Records for the task
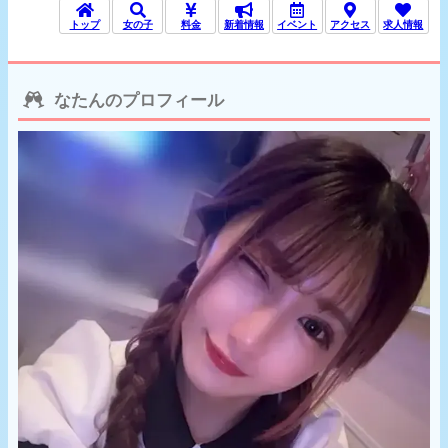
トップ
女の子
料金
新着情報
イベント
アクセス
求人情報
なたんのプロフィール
...
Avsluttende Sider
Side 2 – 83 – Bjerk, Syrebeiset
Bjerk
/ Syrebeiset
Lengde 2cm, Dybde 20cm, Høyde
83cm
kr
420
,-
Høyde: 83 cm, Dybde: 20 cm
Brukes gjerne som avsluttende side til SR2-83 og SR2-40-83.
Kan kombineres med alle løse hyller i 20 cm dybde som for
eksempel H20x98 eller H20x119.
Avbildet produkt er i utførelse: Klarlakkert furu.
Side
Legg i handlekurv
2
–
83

Exercise brief
Note how many lines in the material contain the string "Syrebeiset", and give that number alone.

Result below
2